• _PROBLEM DETAILS_
Each entry below is to be returned exactly, with any pictures left out.

• _RECORDS SHOWN_
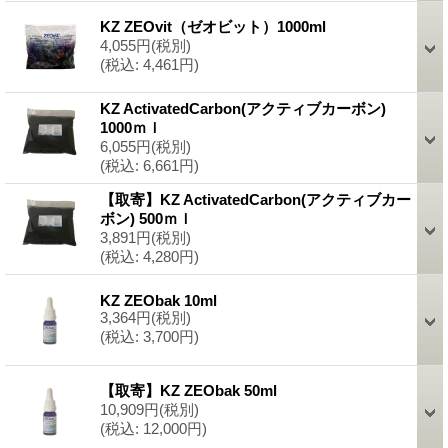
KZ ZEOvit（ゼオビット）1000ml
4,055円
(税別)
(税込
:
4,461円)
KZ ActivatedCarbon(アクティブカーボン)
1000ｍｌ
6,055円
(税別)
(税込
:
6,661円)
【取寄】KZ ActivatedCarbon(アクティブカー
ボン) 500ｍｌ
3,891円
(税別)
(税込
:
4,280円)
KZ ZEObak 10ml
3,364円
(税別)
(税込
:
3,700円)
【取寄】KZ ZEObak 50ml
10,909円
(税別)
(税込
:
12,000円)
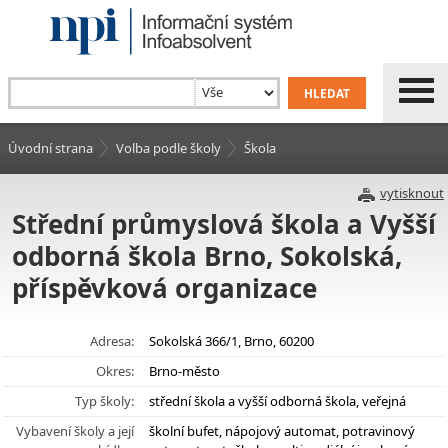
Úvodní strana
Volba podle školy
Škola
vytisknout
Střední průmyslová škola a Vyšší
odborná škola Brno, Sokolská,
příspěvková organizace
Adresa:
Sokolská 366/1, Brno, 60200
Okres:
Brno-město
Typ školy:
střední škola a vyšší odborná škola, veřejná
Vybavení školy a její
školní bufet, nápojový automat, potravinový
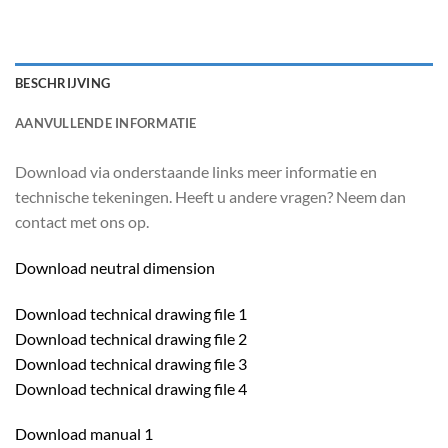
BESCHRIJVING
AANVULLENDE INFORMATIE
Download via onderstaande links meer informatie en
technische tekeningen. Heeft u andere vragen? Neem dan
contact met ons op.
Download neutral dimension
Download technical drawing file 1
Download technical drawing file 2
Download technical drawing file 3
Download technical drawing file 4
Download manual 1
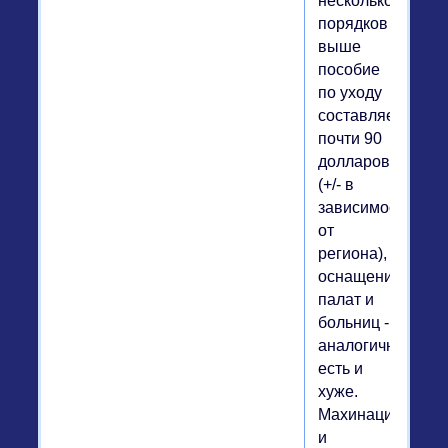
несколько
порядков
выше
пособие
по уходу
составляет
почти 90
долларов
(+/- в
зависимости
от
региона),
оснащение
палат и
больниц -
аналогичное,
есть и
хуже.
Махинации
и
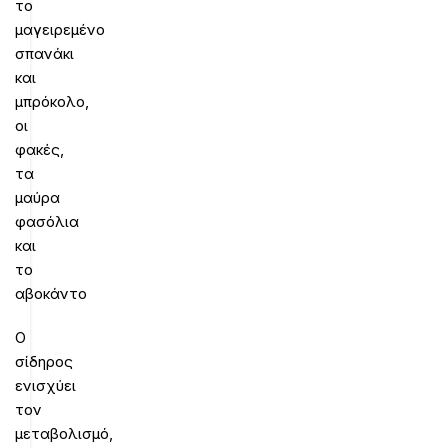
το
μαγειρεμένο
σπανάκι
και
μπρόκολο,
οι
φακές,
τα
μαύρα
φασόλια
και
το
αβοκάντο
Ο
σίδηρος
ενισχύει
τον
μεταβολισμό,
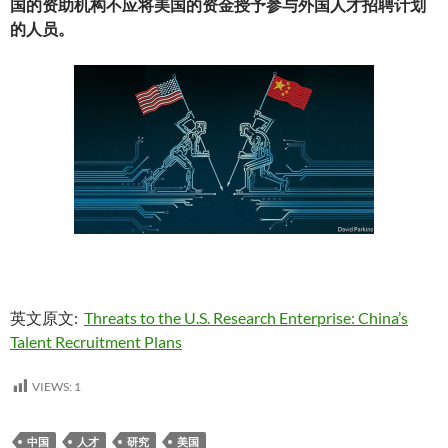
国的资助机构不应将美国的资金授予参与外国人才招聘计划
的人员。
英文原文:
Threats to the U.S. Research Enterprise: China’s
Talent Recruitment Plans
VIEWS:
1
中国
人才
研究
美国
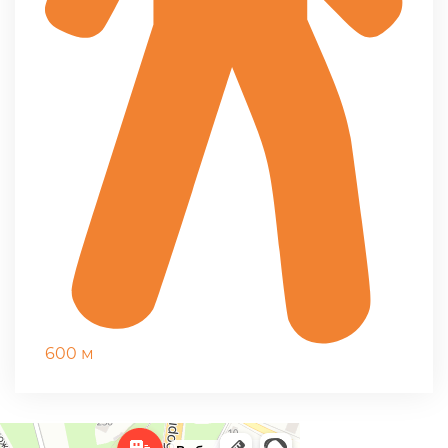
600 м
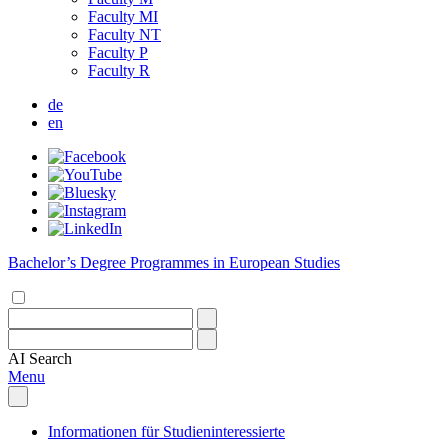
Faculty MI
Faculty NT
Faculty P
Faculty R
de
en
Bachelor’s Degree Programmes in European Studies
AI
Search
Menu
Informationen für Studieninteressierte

• _EXERCISE OUTPUT_
KZ ZEOvit（ゼオビット）1000ml
4,055円
(税別)
(税込
:
4,461円)
KZ ActivatedCarbon(アクティブカーボン)
1000ｍｌ
6,055円
(税別)
(税込
:
6,661円)
【取寄】KZ ActivatedCarbon(アクティブカー
ボン) 500ｍｌ
3,891円
(税別)
(税込
:
4,280円)
KZ ZEObak 10ml
3,364円
(税別)
(税込
:
3,700円)
【取寄】KZ ZEObak 50ml
10,909円
(税別)
(税込
:
12,000円)
Úvodní strana
Volba podle školy
Škola
vytisknout
Střední průmyslová škola a Vyšší
odborná škola Brno, Sokolská,
příspěvková organizace
Adresa:
Sokolská 366/1, Brno, 60200
Okres:
Brno-město
Typ školy:
střední škola a vyšší odborná škola, veřejná
Vybavení školy a její
školní bufet, nápojový automat, potravinový
BESCHRIJVING
AANVULLENDE INFORMATIE
Download via onderstaande links meer informatie en
technische tekeningen. Heeft u andere vragen? Neem dan
contact met ons op.
Download neutral dimension
Download technical drawing file 1
Download technical drawing file 2
Download technical drawing file 3
Download technical drawing file 4
Download manual 1
несколько
порядков
выше
пособие
по уходу
составляет
почти 90
долларов
(+/- в
зависимости
от
региона),
оснащение
палат и
больниц -
аналогичное,
есть и
хуже.
Махинации
и
το
μαγειρεμένο
σπανάκι
και
μπρόκολο,
οι
φακές,
τα
μαύρα
φασόλια
και
το
αβοκάντο
Ο
σίδηρος
ενισχύει
τον
μεταβολισμό,
国的资助机构不应将美国的资金授予参与外国人才招聘计划
的人员。
英文原文:
Threats to the U.S. Research Enterprise: China’s
Talent Recruitment Plans
VIEWS:
1
中国
人才
研究
美国
600 м
Faculty MI
Faculty NT
Faculty P
Faculty R
de
en
Bachelor’s Degree Programmes in European Studies
AI
Search
Menu
Informationen für Studieninteressierte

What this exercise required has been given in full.